> **What is expected**
Continue the email about accessibility of HTML canvas content from the point where it stops.

> **Selected passage**
☆ ☆ ☆ ☆
From: Richard Schwerdtfeger <schwer@us.ibm.com>
Date: Sun, 21 Feb 2010 10:14:10 -0600
To: James Craig <jcraig@apple.com>
Cc: Charles McCathieNevile <chaals@opera.com>, cooper@w3.org, cyns@exchange.microsoft.com, David Bolter <david.bolter@gmail.com>, Steven Faulkner <faulkner.steve@gmail.com>, Frank Olivier <franko@microsoft.com>, janina@rednote.net, "public-canvas-api@w3.org" <public-canvas-api@w3.org>, public-canvas-api-request@w3.org, surkov.alexander@gmail.com
Message-ID: <OF3253C46E.C057568A-ON862576D1.0055DDED-862576D1.0059301F@us.ibm.com>

HTML <canvas> content should be accessible too. However, I can think of
none on the web that are today. Your statement of partially inaccessible is
makes no sense either technically or logically based on what has been
implemented for <canvas> to date.

The purpose of the adom attribute is not an accessibility compliance
statement "flag." It is a indication to the browser to map what is in the
subtree to the accessibility subtree to the accessibility infrastructure
and to include it in the keyboard navigation tree. The subtree, today, is
not designed to do that. It is basically ignored a browser unless it does
not support canvas. Setting the flag is not a guarantee that the author has
done a good job any more than anything else that is out there today. That
is what accessibility test tools are for.

The reality is that you should not map the subtree DOM to the accessibility
API and include it in the navigation order, by default, because neither the
AT, an accessibility test tool, nor the user have any way of knowing the
purpose of that content. As for Ian's content about the content being
non-conforming there is no restrictions on what the fallback content is
today. It can be anything. Cynthia made a very important point at one of
the previous meetings in that an accessibility test tool need to know the
content in the sub-tree is directly related to the visual rendering to test
it. That cannot be known unless the author indicates it is.

There are authors that do not care about meeting accessibility criteria and
our making a blind assumption that the author should care to do so would be
irresponsible on our part. Without the attribute you would have to REQUIRE
that the author make the structure and accessibility properties exactly
match what you are rendering on the canvas in all instances. That is an
unrealistic expectation of authors and creates an unmanageable situation
for accessibility test tools. We would also create a situation where two
people sitting down with a web page application (one sighted and one not)
☆ ☆ ☆ ☆
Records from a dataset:
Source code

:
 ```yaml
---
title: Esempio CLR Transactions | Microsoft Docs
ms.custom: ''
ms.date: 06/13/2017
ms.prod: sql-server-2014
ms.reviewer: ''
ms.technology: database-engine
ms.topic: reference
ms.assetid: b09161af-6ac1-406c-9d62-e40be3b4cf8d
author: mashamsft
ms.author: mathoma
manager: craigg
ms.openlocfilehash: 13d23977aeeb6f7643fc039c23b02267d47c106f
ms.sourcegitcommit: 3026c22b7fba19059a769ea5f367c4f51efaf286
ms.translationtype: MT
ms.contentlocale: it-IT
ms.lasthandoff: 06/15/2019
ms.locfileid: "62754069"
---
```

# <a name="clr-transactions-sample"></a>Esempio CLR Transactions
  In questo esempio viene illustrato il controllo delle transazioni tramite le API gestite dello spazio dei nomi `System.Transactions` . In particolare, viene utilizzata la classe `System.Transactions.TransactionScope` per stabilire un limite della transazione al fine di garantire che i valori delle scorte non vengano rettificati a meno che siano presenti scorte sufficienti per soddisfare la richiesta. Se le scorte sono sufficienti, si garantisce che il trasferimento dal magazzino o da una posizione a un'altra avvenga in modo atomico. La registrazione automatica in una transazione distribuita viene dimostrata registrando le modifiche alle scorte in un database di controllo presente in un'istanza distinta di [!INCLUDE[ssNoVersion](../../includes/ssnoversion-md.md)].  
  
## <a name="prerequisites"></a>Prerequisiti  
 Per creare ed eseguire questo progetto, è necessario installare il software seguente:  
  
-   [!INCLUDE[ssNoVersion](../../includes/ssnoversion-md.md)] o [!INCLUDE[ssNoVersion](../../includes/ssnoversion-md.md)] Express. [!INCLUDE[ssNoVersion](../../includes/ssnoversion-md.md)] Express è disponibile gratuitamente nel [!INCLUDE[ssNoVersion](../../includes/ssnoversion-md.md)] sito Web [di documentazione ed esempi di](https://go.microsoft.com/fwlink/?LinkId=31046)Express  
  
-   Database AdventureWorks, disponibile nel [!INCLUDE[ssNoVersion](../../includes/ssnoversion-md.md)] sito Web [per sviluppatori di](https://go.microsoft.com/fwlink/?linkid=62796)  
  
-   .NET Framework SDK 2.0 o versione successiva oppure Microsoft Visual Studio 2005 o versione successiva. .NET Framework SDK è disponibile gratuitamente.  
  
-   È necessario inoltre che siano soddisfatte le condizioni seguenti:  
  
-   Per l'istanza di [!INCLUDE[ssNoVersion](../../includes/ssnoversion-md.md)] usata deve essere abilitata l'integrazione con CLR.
☆ ☆ ☆ ☆
> **Task output**
will try to operate a web page application and the solution the blind user
has access to will have absolutely no correlation to the one being rendered
on canvas keyboard-wise, semantically, etc. It may be an entirely different
collection of components, which the neither user cannot see and behaves
nothing like the visual rendering.

I am sorry James, but the argument you present holds no water to me and I
see no way of us ever reaching consensus on it.


Rich Schwerdtfeger
Distinguished Engineer, SWG Accessibility Architect/Strategist

             James Craig                                                   
             >                                                          To 
             Sent by:                  Richard                             
             public-canvas-api         Schwerdtfeger/Austin/IBM@IBMUS      
             -request@w3.org                                            cc 
                                       David Bolter                        
             02/19/2010 08:17          cooper@w3.org, janina@rednote.net,  
             PM                        Charles McCathieNevile              
                                       cyns@exchange.microsoft.com, Steven 
                                       <faulkner.steve@gmail.com>, Frank   
                                       Olivier <franko@microsoft.com>,     
                                       Re: Agenda: HTML 5 Canvas           
                                       Accessibility Meeting February 22,  

I discussed agenda item #2 (@adom) today with Maciej and David, and I've
come to agree with Ian's original argument that canvas contents should just
be accessible by default. Though the idea of using an attribute was
slightly more palatable than an extra element, adding a flag of any kind
doesn't provide much benefit in the best case scenario. In the worst case
scenario, it would render partially accessible content completely


On Feb 19, 2010, at 5:23 PM, Richard Schwerdtfeger wrote:

      Monday, 2010-2-15
      Time: 3:00pm-4:00pm Boston local
      Name: WAI_PFWG(CANVAS)
      Code: 92473 ("WAIPF")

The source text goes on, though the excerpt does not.